Records shown:
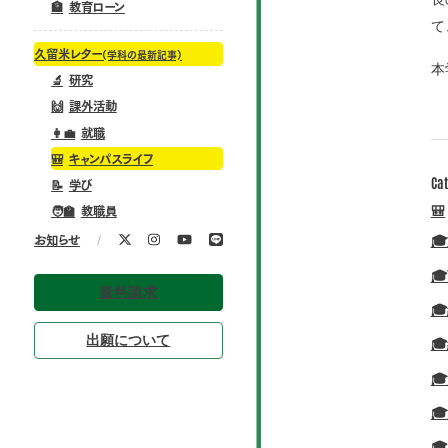
🏦
教育ローン
て
久留米レター
(学科の最新記事)
本
🔬
研究
🙌
課外活動
👩‍💼
就職
🎒
キャンパスライフ
Ca
📝
学び
🎒
🧑‍🏫
教職員
/

お知らせ

資料請求

出願について



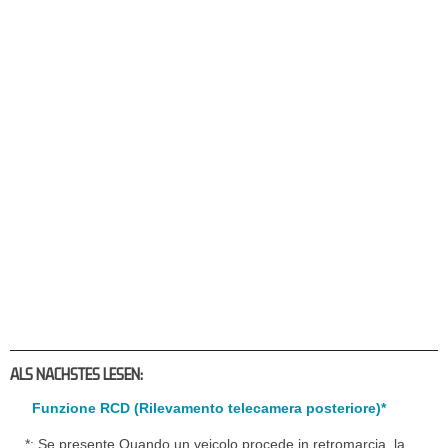
ALS NACHSTES LESEN:
Funzione RCD (Rilevamento telecamera posteriore)*
*: Se presente Quando un veicolo procede in retromarcia, la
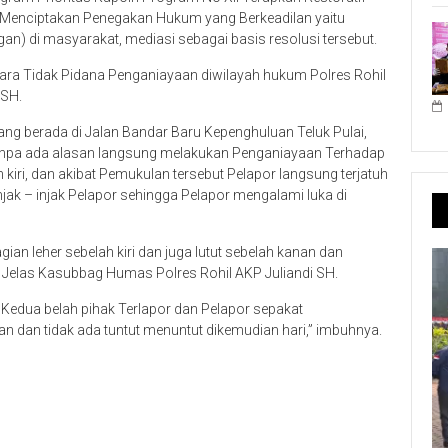
k Menciptakan Penegakan Hukum yang Berkeadilan yaitu
ingan) di masyarakat, mediasi sebagai basis resolusi tersebut.
kara Tidak Pidana Penganiayaan diwilayah hukum Polres Rohil
 SH.
ang berada di Jalan Bandar Baru Kepenghuluan Teluk Pulai,
 tanpa ada alasan langsung melakukan Penganiayaan Terhadap
kiri, dan akibat Pemukulan tersebut Pelapor langsung terjatuh
njak – injak Pelapor sehingga Pelapor mengalami luka di
ian leher sebelah kiri dan juga lutut sebelah kanan dan
” Jelas Kasubbag Humas Polres Rohil AKP Juliandi SH.
a Kedua belah pihak Terlapor dan Pelapor sepakat
n dan tidak ada tuntut menuntut dikemudian hari,” imbuhnya.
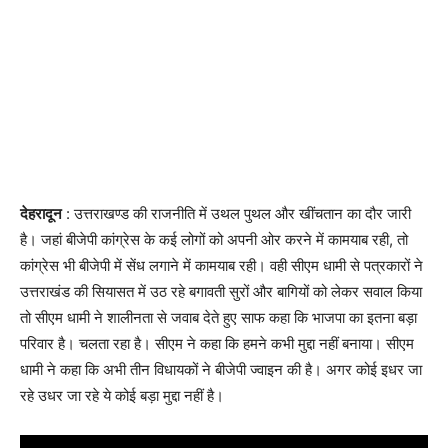
देहरादून
: उत्तराखण्ड की राजनीति में उथल पुथल और खींचतान का दौर जारी
है। जहां बीजेपी कांग्रेस के कई लोगों को अपनी ओर करने में कामयाब रही, तो
कांग्रेस भी बीजेपी में सेंध लगाने में कामयाब रही। वही सीएम धामी से पत्रकारों ने
उत्तराखंड की सियासत में उठ रहे बगावती सुरों और बागियों को लेकर सवाल किया
तो सीएम धामी ने शालीनता से जवाब देते हुए साफ कहा कि भाजपा का इतना बड़ा
परिवार है। चलता रहा है। सीएम ने कहा कि हमने कभी मुद्दा नहीं बनाया। सीएम
धामी ने कहा कि अभी तीन विधायकों ने बीजेपी ज्वाइन की है। अगर कोई इधर जा
रहे उधर जा रहे ये कोई बड़ा मुद्दा नहीं है।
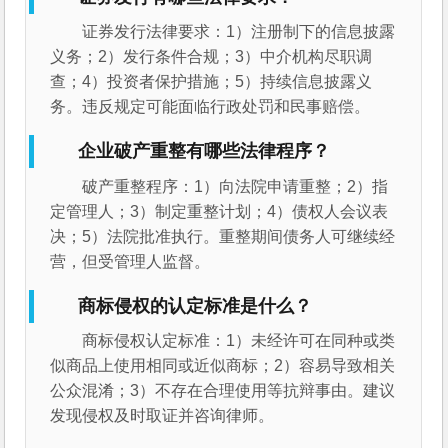
证券发行法律要求：1）注册制下的信息披露
义务；2）发行条件合规；3）中介机构尽职调
查；4）投资者保护措施；5）持续信息披露义
务。违反规定可能面临行政处罚和民事赔偿。
企业破产重整有哪些法律程序？
破产重整程序：1）向法院申请重整；2）指
定管理人；3）制定重整计划；4）债权人会议表
决；5）法院批准执行。重整期间债务人可继续经
营，但受管理人监督。
商标侵权的认定标准是什么？
商标侵权认定标准：1）未经许可在同种或类
似商品上使用相同或近似商标；2）容易导致相关
公众混淆；3）不存在合理使用等抗辩事由。建议
发现侵权及时取证并咨询律师。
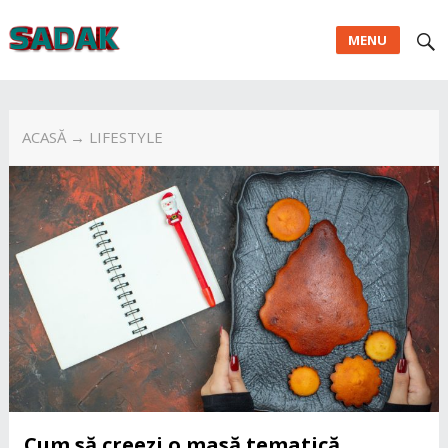
MENU
ACASĂ
→ LIFESTYLE
Cum să creezi o masă tematică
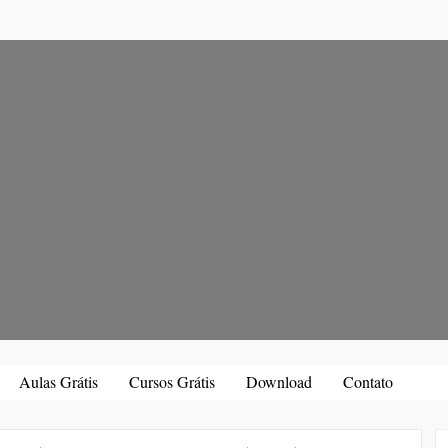
Aulas Grátis
Cursos Grátis
Download
Contato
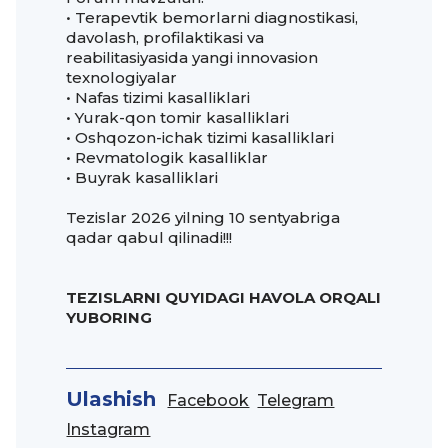
• Terapevtik bemorlarni diagnostikasi,
davolash, profilaktikasi va
reabilitasiyasida yangi innovasion
texnologiyalar
• Nafas tizimi kasalliklari
• Yurak-qon tomir kasalliklari
• Oshqozon-ichak tizimi kasalliklari
• Revmatologik kasalliklar
• Buyrak kasalliklari
Tezislar 2026 yilning 10 sentyabriga
qadar qabul qilinadi!!!
TEZISLARNI QUYIDAGI HAVOLA ORQALI
YUBORING
Ulashish
Facebook
Telegram
Instagram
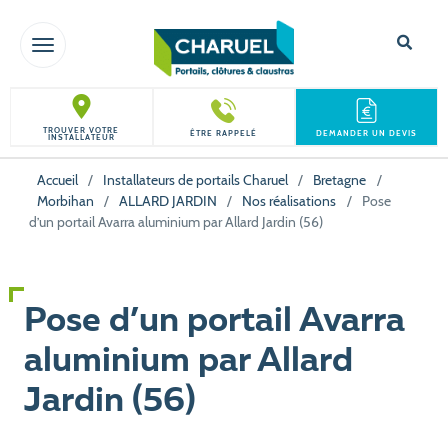
TOGGLE NAVIGATION
TROUVER VOTRE
ÊTRE RAPPELÉ
DEMANDER UN DEVIS
INSTALLATEUR
Accueil
/
Installateurs de portails Charuel
/
Bretagne
/
Morbihan
/
ALLARD JARDIN
/
Nos réalisations
/
Pose
d’un portail Avarra aluminium par Allard Jardin (56)
Pose d’un portail Avarra
aluminium par Allard
Jardin (56)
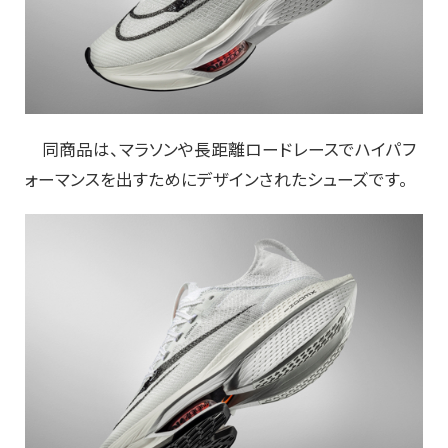
同商品は、マラソンや⻑距離ロードレースでハイパフ
ォーマンスを出すためにデザインされたシューズです。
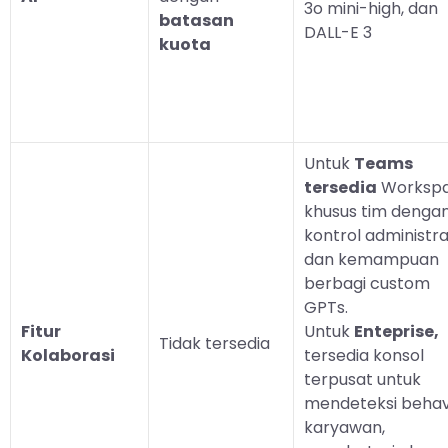
3o mini-high, dan
batasan
DALL-E 3
kuota
Untuk
Teams
tersedia
Worksp
khusus tim denga
kontrol administra
dan kemampuan
berbagi custom
GPTs.
Fitur
Untuk
Enteprise,
Tidak tersedia
Kolaborasi
tersedia konsol
terpusat untuk
mendeteksi behav
karyawan,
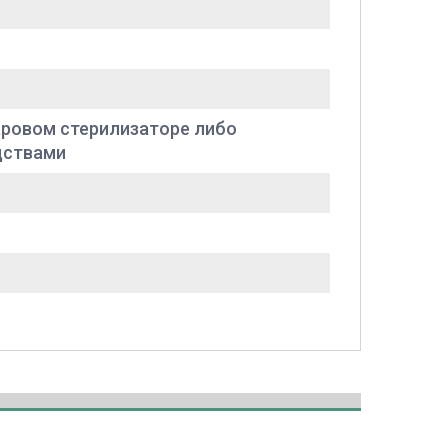
 паровом стерилизаторе либо
дствами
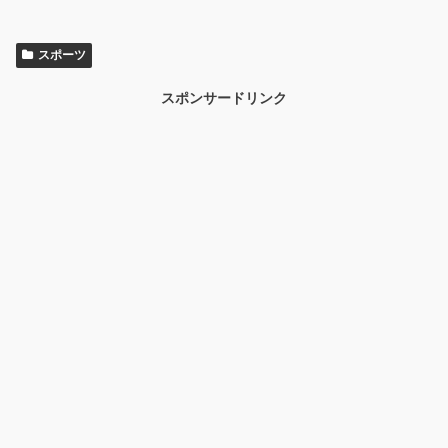
スポーツ
スポンサードリンク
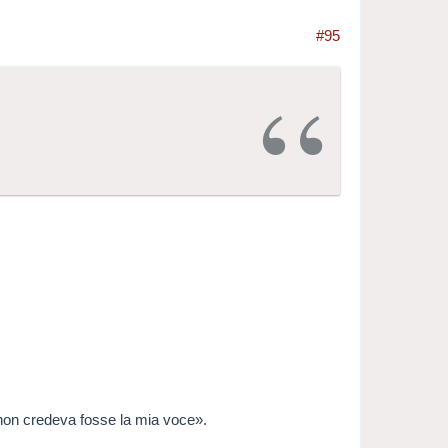
#95
 non credeva fosse la mia voce».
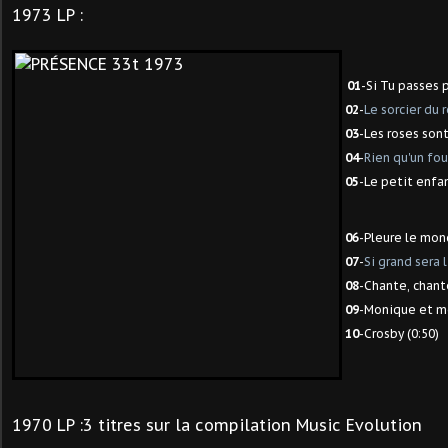
1973 LP :
01
-Si Tu passes 
02
-
Le sorcier du r
03
-Les roses sont
04
-
Rien qu'un fou
05
-Le petit enfan
06
-Pleure le mon
07
-
Si grand sera 
08
-Chante, chante
09
-Monique et mo
10
-Crosby (0:50)
1970 LP :3 titres sur la compilation Music Evolution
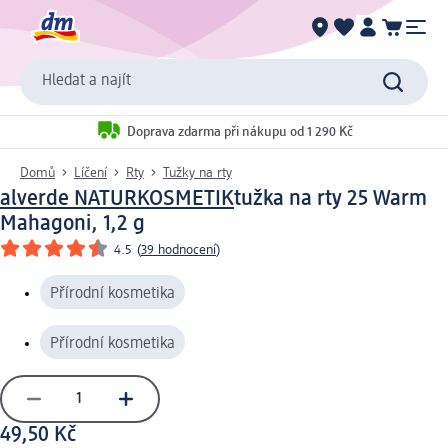
Hledat a najít
Doprava zdarma při nákupu od 1 290 Kč
Domů
Líčení
Rty
Tužky na rty
alverde NATURKOSMETIK
tužka na rty 25 Warm
Mahagoni, 1,2 g
4.5
(
39 hodnocení
)
Přírodní kosmetika
Přírodní kosmetika
49,50 Kč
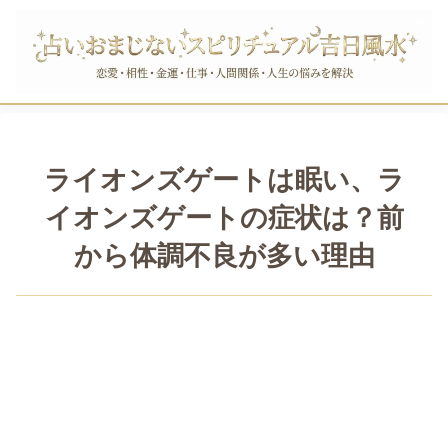
ライオンズゲートは眠い、ラ
イオンズゲートの症状は？前
から体調不良が多い理由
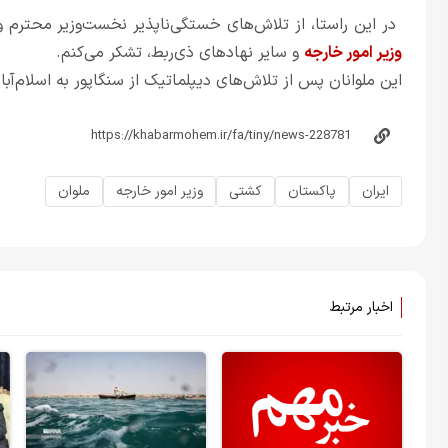
در این راستا، از تلاش‌های خستگی‌ناپذیر نخست‌وزیر محترم 
وزیر امور خارجه
و سایر نهادهای ذی‌ربط، تشکر می‌کنم.
این ملوانان پس از تلاش‌های دیپلماتیک از سنگاپور به اسلام‌آ
ایران
پاکستان
کشتی
وزیر امور خارجه
ملوان
اخبار مرتبط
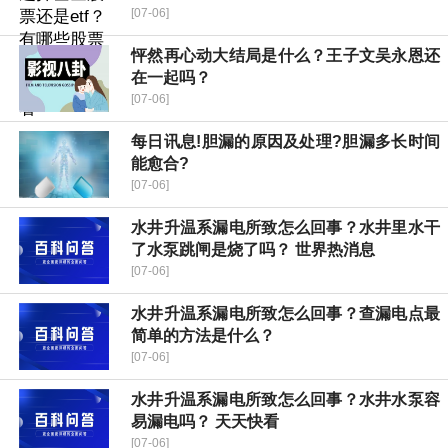
[07-06]
怦然再心动大结局是什么？王子文吴永恩还
在一起吗？
[07-06]
每日讯息!胆漏的原因及处理?胆漏多长时间
能愈合?
[07-06]
水井升温系漏电所致怎么回事？水井里水干
了水泵跳闸是烧了吗？ 世界热消息
[07-06]
水井升温系漏电所致怎么回事？查漏电点最
简单的方法是什么？
[07-06]
水井升温系漏电所致怎么回事？水井水泵容
易漏电吗？ 天天快看
[07-06]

Exercise: Among the lines above, find those with the word "tersedia" and list them.

Your response:
tersedia
Tidak tersedia
tersedia konsol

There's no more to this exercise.